Human Rights & Reconciliation Disability

Making Life Better for People With Disabilities

Republic of Ireland | Northern Ireland | 2000 - 2014

Atlantic’s grantmaking on behalf of people with disabilities has focused on ensuring their rights are being fully met and making the public and government aware of the discrimination they experience when their needs are ignored.
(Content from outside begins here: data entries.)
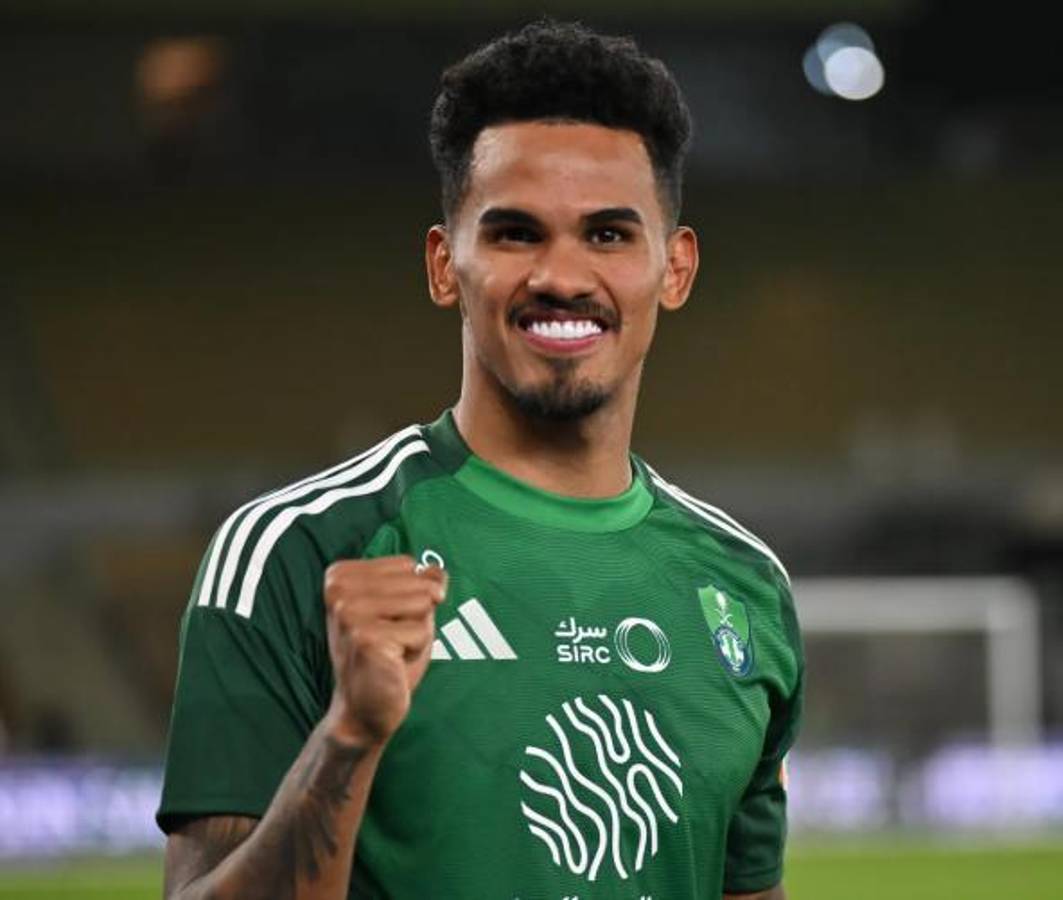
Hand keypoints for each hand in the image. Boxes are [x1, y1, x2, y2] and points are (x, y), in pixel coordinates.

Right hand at [322, 555, 446, 747]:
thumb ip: (422, 583)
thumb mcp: (408, 610)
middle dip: (418, 614)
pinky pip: (421, 631)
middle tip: (392, 639)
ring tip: (393, 649)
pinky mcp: (365, 638)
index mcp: (340, 575)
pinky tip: (392, 663)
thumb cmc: (387, 655)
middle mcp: (339, 589)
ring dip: (418, 631)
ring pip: (423, 603)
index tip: (386, 621)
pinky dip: (416, 650)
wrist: (365, 708)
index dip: (411, 595)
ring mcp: (349, 613)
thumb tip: (438, 570)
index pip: (408, 564)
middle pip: (418, 582)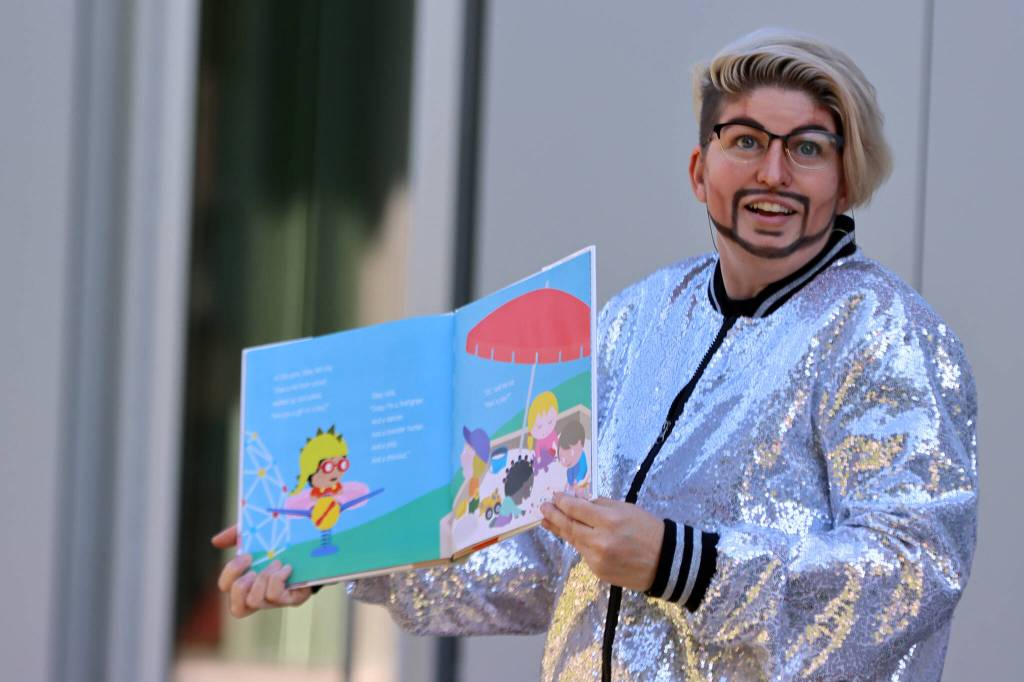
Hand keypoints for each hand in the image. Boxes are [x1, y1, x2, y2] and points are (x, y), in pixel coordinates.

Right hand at [212, 525, 312, 617]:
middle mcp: (259, 595)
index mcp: (248, 580)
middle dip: (240, 586)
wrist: (316, 542)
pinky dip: (277, 579)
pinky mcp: (293, 599)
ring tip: (275, 563)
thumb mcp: (258, 534)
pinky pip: (275, 597)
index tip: (246, 556)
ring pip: (254, 601)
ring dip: (262, 579)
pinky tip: (287, 567)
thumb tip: (215, 541)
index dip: (229, 575)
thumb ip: (236, 535)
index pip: (226, 589)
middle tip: (253, 568)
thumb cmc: (284, 542)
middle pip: (236, 609)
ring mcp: (276, 600)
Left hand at [540, 494, 662, 591]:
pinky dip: (579, 543)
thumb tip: (578, 500)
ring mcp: (598, 560)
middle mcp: (600, 542)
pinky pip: (584, 554)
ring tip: (549, 521)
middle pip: (569, 526)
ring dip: (561, 530)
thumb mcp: (626, 509)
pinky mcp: (598, 572)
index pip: (576, 509)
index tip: (555, 496)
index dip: (562, 502)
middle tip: (543, 508)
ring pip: (574, 541)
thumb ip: (600, 505)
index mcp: (609, 521)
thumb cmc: (648, 530)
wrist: (667, 562)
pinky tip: (574, 536)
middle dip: (554, 516)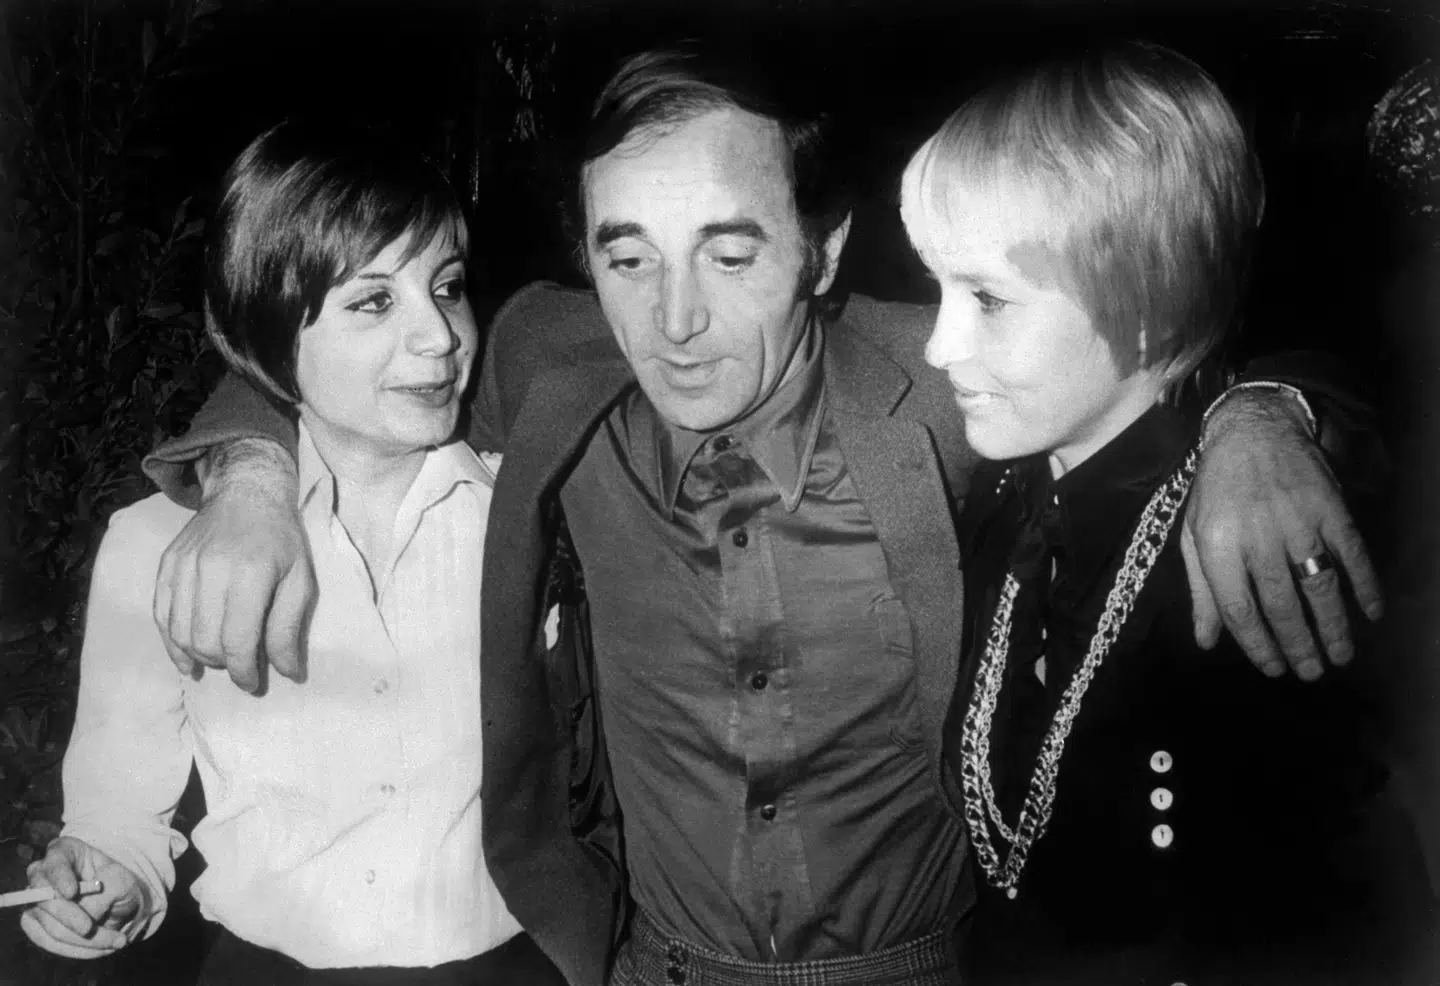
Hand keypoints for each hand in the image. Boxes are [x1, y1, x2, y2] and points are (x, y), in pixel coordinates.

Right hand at [20, 837, 152, 958]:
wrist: (118, 903)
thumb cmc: (118, 884)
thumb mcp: (122, 882)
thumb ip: (105, 893)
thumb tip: (88, 915)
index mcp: (64, 851)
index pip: (55, 863)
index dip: (60, 878)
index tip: (72, 892)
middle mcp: (43, 874)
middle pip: (45, 899)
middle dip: (69, 918)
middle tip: (90, 929)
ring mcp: (36, 901)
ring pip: (50, 926)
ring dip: (83, 940)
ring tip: (116, 941)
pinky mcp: (36, 925)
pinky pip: (50, 943)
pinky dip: (77, 949)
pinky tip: (103, 949)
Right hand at [152, 437, 314, 692]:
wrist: (246, 495)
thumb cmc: (280, 542)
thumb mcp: (300, 581)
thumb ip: (290, 628)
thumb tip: (289, 673)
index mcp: (250, 574)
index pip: (237, 641)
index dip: (244, 672)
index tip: (253, 683)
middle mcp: (211, 570)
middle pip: (206, 642)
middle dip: (224, 665)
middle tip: (241, 667)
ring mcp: (183, 567)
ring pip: (180, 633)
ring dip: (199, 656)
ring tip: (219, 658)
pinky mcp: (166, 566)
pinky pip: (161, 616)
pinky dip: (172, 643)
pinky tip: (187, 658)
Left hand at [1184, 390, 1381, 679]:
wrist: (1252, 431)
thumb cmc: (1217, 490)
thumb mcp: (1194, 535)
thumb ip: (1202, 590)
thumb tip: (1206, 640)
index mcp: (1218, 543)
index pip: (1239, 608)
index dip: (1257, 645)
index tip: (1273, 668)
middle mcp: (1258, 536)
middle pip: (1282, 604)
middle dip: (1299, 644)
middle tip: (1312, 672)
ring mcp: (1297, 521)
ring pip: (1319, 585)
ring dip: (1333, 626)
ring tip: (1341, 655)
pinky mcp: (1330, 508)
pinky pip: (1351, 553)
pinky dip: (1365, 584)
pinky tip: (1372, 611)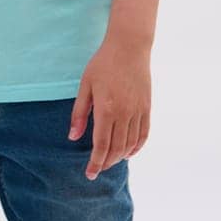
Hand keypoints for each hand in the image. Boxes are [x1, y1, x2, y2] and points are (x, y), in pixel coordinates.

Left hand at [69, 35, 151, 178]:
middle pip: (117, 149)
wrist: (129, 47)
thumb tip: (73, 137)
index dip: (96, 162)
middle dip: (106, 163)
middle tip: (97, 169)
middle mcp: (125, 114)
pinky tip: (129, 152)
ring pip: (131, 144)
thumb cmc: (103, 64)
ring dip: (120, 157)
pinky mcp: (147, 107)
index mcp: (107, 109)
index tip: (90, 174)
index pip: (102, 145)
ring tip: (110, 161)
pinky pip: (144, 134)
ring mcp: (138, 111)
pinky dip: (137, 147)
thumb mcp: (85, 85)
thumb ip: (79, 113)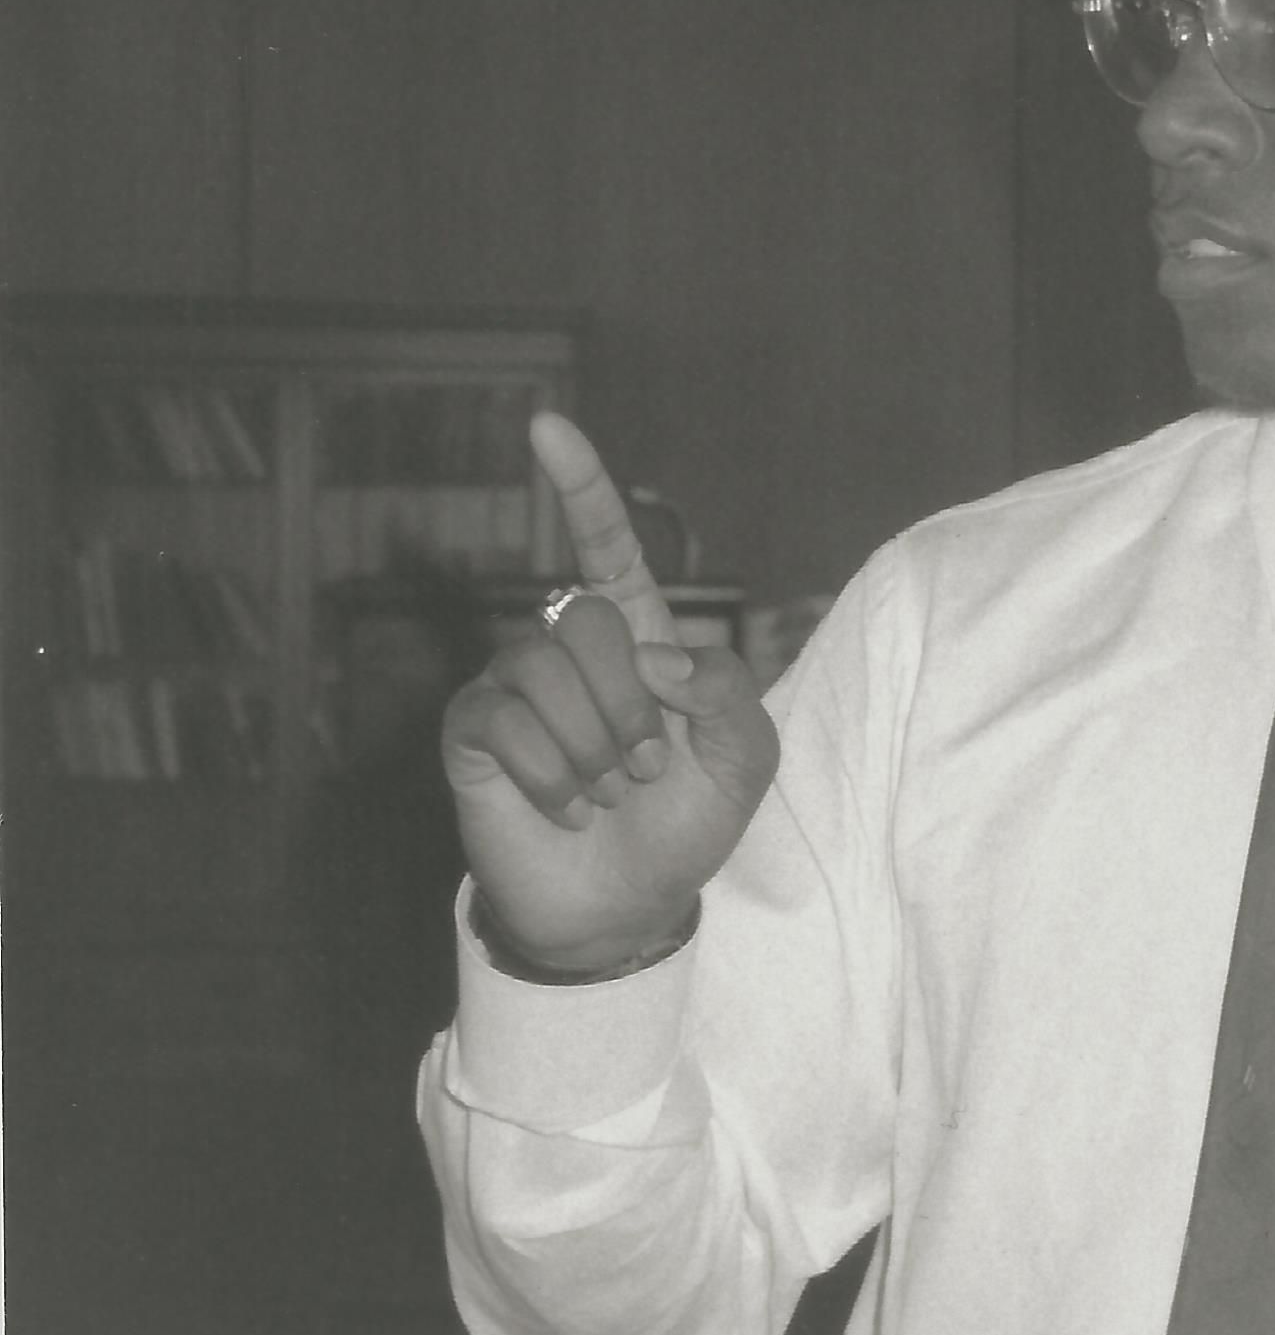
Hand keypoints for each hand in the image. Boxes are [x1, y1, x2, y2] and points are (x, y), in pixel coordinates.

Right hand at [441, 413, 779, 975]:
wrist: (625, 907)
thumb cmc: (684, 825)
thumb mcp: (741, 760)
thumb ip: (725, 693)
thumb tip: (654, 658)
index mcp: (637, 639)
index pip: (605, 545)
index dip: (581, 487)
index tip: (546, 427)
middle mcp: (569, 651)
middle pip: (589, 623)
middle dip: (629, 707)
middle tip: (642, 771)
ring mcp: (514, 688)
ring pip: (544, 670)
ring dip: (591, 748)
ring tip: (602, 794)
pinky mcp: (472, 733)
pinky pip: (504, 722)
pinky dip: (551, 776)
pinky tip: (564, 807)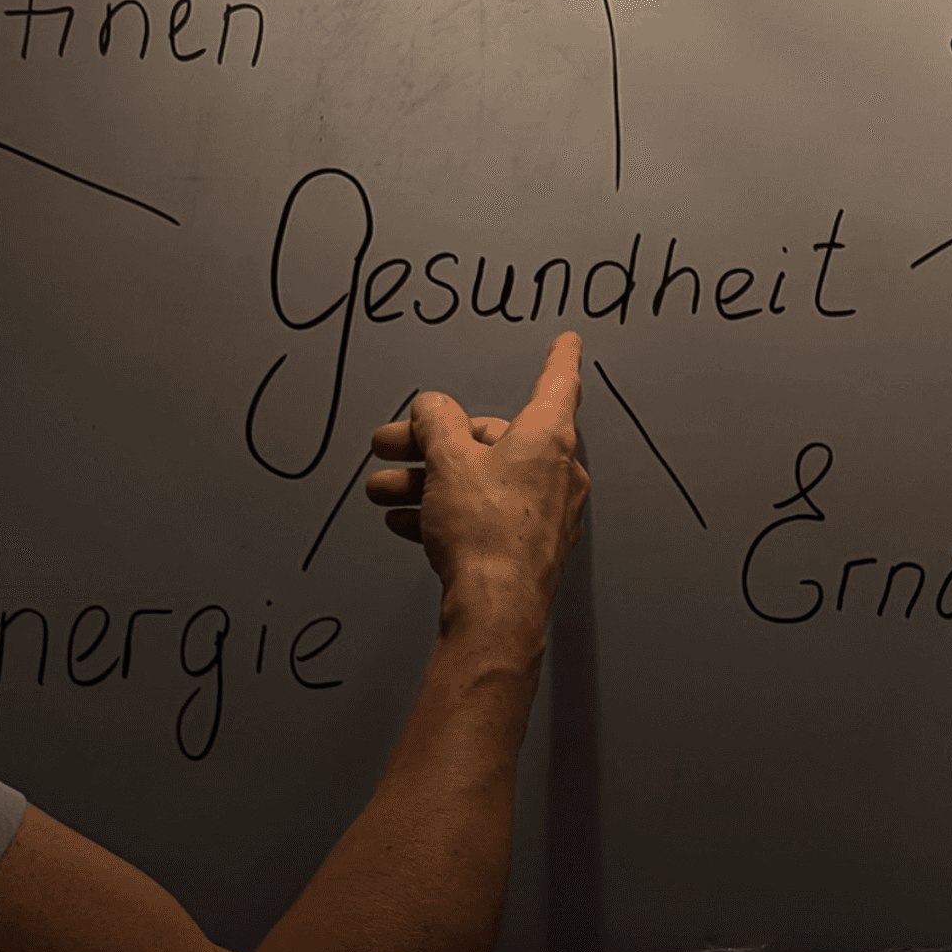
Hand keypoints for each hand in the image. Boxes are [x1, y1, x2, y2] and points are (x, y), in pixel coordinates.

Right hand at [365, 333, 588, 604]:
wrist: (495, 609)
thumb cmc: (488, 536)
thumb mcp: (448, 461)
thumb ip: (436, 423)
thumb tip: (432, 408)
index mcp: (547, 438)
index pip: (557, 383)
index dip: (558, 358)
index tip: (568, 341)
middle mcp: (553, 472)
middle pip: (490, 439)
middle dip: (432, 442)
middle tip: (389, 444)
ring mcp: (542, 513)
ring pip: (478, 481)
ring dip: (426, 482)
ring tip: (383, 490)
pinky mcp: (524, 547)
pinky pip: (480, 516)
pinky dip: (444, 513)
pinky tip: (407, 521)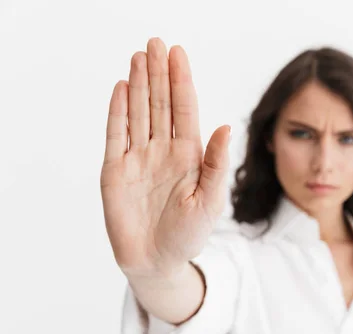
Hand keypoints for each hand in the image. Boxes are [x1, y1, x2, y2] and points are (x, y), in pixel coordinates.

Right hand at [100, 37, 229, 276]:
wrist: (157, 262)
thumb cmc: (189, 234)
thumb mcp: (210, 200)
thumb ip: (217, 163)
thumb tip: (227, 126)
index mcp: (189, 155)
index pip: (184, 110)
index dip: (181, 82)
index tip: (178, 54)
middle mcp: (163, 150)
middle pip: (160, 104)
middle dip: (158, 74)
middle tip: (155, 42)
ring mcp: (138, 158)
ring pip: (138, 113)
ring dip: (138, 85)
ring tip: (139, 56)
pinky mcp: (115, 170)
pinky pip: (116, 135)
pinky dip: (117, 112)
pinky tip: (122, 88)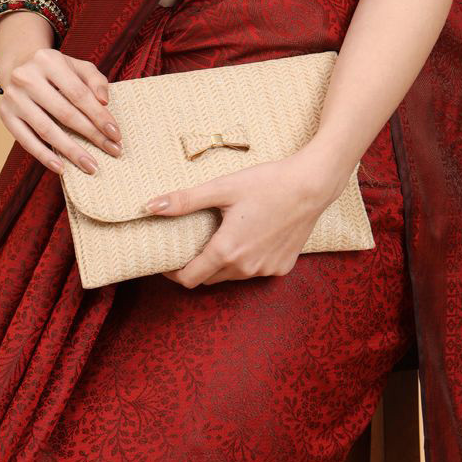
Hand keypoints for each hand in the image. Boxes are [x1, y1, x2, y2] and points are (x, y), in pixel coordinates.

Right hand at [0, 48, 121, 175]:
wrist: (18, 67)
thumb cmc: (55, 71)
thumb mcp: (77, 66)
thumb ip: (95, 80)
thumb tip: (104, 101)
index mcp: (48, 61)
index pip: (79, 94)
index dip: (99, 115)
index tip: (116, 134)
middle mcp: (27, 78)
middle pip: (65, 113)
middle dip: (92, 135)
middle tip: (112, 151)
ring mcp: (13, 98)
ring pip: (46, 130)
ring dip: (71, 151)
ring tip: (91, 166)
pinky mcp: (5, 116)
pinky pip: (26, 141)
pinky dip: (44, 156)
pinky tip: (62, 168)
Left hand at [144, 155, 333, 286]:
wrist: (311, 185)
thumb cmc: (267, 183)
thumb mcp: (222, 187)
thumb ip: (184, 200)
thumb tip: (150, 207)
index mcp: (227, 251)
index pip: (189, 278)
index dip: (173, 273)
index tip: (166, 261)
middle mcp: (246, 268)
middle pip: (209, 277)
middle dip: (197, 265)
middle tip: (191, 243)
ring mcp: (266, 270)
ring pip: (232, 276)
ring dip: (221, 263)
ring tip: (219, 237)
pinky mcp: (282, 267)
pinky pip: (255, 270)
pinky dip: (246, 260)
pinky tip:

In both the Republic of Ireland and Northern Ireland, the foundation supported grantees to work with people with disabilities, service providers and government to design customized programs and services to fit the needs and abilities of each individual. Some of the work also involved helping people with disabilities develop the capacity to advocate for themselves so that policymakers and government officials could hear firsthand about challenges they face and what they thought were the best ways to address them.

Watch: Disability Action, an Atlantic grantee, works to promote the rights of disabled people, who account for one in five people in Northern Ireland, due in part to the region's history of violent conflict.

What We Learned From This Work

  1. Independent organizations can help government implement new, innovative policies and services and at a sufficient scale.

  2. Advocacy organizations can be most effective when foundations provide support the groups themselves say they need such as developing specific skills or building overall capacity.

  3. To produce the best outcomes, funders and advocates need to allow sufficient time and resources to effect substantial policy change.

Different Pathways to Success

Here are different ways Atlantic grantees have worked on behalf of people with disabilities.

Ensuring Compliance

Atlantic grantees, including The Centre for Disability Law & Policy, in Ireland monitored government policy to ensure compliance with the UN Convention on the Rights of Persons with Disabilities. The 2008 convention set minimum standards for civil, political, social, economic and cultural rights for people with disabilities.

Prevailing in Court

The Law Centre in Northern Ireland successfully sued on behalf of an adult with a learning disability who had been waiting six years to be moved from a hospital into the community. The ruling also mandated routine assessments to determine if other hospitalized adults would be better served in the community.

Developing New Service Models

In Ireland, support from Atlantic enabled Genio to develop a new service model that enables people with disabilities to make their own decisions and direct their own lives, and when necessary, with the assistance of an advocate or family member.